Justru dalam kasus seperti itulah seni seorang kurator dibutuhkan, yakni bagaimana ia mengatasi problem pemberesan aset di lapangan. Kadang, kurator harus bepergian jauh menelusuri aset debitor, mengatasi beragam kerumitan, dan menghabiskan biaya yang tak sedikit. Seorang kurator sangat mungkin menghadapi orang-orang yang tak terlalu paham dunia kepailitan, khususnya tugas dan kewajiban kurator. Ernie percaya kredibilitas seorang kurator sangat menentukan keberhasilan menjalankan tugas pemberesan budel.

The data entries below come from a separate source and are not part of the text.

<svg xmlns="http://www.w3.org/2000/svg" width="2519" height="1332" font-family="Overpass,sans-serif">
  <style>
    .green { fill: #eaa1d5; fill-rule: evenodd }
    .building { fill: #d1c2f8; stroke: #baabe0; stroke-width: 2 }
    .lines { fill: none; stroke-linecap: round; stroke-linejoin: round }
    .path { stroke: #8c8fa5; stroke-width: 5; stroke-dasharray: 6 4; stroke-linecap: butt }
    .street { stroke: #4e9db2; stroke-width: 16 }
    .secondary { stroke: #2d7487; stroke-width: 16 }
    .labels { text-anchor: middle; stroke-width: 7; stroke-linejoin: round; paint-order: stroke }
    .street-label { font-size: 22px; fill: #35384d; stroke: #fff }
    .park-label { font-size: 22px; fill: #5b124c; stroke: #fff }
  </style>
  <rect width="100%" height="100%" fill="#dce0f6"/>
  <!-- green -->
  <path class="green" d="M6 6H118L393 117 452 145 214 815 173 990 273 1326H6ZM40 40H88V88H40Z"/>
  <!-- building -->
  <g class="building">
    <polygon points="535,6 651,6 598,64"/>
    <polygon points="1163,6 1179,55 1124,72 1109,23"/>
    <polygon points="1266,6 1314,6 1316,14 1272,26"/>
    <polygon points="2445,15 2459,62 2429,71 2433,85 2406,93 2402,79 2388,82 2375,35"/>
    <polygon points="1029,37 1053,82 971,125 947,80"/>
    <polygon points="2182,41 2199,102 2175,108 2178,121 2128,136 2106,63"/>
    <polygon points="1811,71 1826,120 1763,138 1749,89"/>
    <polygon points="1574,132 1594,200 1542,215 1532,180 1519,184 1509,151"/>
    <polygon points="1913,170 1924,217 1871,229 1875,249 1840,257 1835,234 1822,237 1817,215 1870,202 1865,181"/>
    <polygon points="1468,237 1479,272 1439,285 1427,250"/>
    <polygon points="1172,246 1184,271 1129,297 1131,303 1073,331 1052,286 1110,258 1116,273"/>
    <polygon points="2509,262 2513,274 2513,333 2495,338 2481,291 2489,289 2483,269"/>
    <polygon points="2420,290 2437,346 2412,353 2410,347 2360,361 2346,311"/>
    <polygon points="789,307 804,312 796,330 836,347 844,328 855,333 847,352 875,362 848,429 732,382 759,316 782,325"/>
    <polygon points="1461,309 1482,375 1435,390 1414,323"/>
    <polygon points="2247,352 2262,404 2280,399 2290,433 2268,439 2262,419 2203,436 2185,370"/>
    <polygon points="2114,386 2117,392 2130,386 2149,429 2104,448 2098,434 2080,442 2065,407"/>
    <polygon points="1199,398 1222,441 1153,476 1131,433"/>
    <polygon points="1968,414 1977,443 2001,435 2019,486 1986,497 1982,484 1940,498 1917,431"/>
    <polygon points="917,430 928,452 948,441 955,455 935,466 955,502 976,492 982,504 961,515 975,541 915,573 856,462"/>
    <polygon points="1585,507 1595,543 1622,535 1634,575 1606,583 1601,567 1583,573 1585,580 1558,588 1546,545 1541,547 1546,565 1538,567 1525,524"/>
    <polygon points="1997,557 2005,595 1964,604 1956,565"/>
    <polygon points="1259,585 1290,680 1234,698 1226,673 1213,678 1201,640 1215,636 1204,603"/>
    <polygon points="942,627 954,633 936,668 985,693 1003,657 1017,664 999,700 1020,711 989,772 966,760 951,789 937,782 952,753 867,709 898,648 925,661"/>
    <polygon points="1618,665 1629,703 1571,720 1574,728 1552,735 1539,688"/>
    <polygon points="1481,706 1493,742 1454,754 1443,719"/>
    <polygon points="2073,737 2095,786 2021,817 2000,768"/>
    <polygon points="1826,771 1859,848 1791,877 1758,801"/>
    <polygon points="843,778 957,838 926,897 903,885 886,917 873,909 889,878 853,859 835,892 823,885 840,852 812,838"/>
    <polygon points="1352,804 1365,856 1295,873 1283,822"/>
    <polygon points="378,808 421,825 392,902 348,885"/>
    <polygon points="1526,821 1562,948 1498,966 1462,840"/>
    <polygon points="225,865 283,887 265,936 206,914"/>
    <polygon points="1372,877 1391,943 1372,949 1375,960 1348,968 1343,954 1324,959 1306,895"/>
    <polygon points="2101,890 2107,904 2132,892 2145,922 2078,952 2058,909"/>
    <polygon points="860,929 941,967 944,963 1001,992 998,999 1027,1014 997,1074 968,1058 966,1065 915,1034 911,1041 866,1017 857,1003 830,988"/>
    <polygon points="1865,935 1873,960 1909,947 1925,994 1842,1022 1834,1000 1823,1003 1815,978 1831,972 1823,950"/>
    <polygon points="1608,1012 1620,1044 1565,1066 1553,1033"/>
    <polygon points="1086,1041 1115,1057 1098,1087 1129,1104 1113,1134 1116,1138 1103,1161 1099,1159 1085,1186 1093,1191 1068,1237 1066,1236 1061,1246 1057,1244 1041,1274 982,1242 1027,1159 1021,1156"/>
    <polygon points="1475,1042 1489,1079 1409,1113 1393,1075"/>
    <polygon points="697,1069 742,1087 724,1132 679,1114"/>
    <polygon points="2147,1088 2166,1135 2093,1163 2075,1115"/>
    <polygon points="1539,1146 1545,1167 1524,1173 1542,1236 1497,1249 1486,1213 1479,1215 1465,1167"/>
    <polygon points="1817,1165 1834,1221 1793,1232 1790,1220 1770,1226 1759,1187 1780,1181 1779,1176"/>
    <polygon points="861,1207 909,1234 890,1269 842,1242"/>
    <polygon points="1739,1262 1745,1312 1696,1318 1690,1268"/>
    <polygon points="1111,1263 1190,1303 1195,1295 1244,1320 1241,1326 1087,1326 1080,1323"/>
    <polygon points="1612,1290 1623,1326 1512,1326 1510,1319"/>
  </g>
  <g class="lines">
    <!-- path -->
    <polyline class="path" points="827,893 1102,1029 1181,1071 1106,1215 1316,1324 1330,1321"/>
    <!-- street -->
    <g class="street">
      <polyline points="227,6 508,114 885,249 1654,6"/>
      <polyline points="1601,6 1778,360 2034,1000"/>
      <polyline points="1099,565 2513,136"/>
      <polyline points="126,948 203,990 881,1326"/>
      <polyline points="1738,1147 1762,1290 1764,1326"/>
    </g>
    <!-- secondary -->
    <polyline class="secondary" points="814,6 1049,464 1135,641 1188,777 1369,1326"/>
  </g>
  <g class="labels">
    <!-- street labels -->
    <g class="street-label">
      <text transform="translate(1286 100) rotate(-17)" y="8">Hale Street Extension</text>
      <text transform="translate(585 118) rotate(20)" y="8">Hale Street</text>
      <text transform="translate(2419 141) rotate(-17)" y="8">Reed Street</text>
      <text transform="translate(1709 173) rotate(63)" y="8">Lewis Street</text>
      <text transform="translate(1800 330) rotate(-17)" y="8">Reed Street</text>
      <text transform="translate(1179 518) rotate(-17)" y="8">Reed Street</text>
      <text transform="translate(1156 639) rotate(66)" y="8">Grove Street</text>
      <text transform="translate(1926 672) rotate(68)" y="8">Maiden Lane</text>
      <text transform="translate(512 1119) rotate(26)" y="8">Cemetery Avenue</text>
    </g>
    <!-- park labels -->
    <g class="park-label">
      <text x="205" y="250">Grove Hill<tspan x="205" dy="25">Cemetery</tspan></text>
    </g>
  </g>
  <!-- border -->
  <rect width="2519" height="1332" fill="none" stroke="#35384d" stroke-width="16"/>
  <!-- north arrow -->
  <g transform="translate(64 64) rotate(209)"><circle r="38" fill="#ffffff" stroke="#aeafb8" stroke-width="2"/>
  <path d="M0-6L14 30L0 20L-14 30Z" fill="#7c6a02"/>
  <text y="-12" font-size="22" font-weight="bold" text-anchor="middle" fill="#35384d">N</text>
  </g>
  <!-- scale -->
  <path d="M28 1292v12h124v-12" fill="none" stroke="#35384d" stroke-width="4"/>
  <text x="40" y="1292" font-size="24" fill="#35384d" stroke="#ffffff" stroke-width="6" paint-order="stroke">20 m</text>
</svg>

Ernie yakin akan semakin banyak perempuan yang tertarik menggeluti profesi kurator meskipun tantangannya berat dan beragam. Menghadapi beragam tantangan dan masalah kepailitan justru menimbulkan kesan dalam menjalankan profesi. “Kreditor itu kan banyak manusianya, dan itu yang paling berkesan buat saya,” kata dia.

Anna Lydia Yusuf
Dalam Rapat Anggota Tahunan AKPI Tahun 2016, banyak kurator muda yang hadir dan memberi warna perhelatan. Salah seorang yang berhasil ditemui Hukumonline adalah Anna Lidya Yusuf.

Punya latar belakang ekonomi dan hukum membuat Anna sedikit lebih mudah menjalankan profesi kurator. Meskipun baru tiga tahun terakhir profesi itu dijalankan, Anna sudah melihat betapa besar tanggung jawab dan resiko yang harus dihadapi seorang kurator.

Sejak lulus dari Fakultas Hukum Universitas Bung Karno Jakarta, Anna memilih profesi advokat. Namun tugas-tugas di tempatnya bekerja, firma hukum Syahrial Ridho, membuatnya sering bergelut dengan masalah kepailitan dan PKPU. Walhasil, ia memutuskan menjadi seorang kurator sejak tiga tahun lalu. 

Meskipun banyak risiko dalam menjalankan profesi ini, Anna tetap optimis perempuan bisa menjalankannya. Yang penting pantang menyerah. “Harus mempunyai integritas tinggi dan mau bekerja keras”.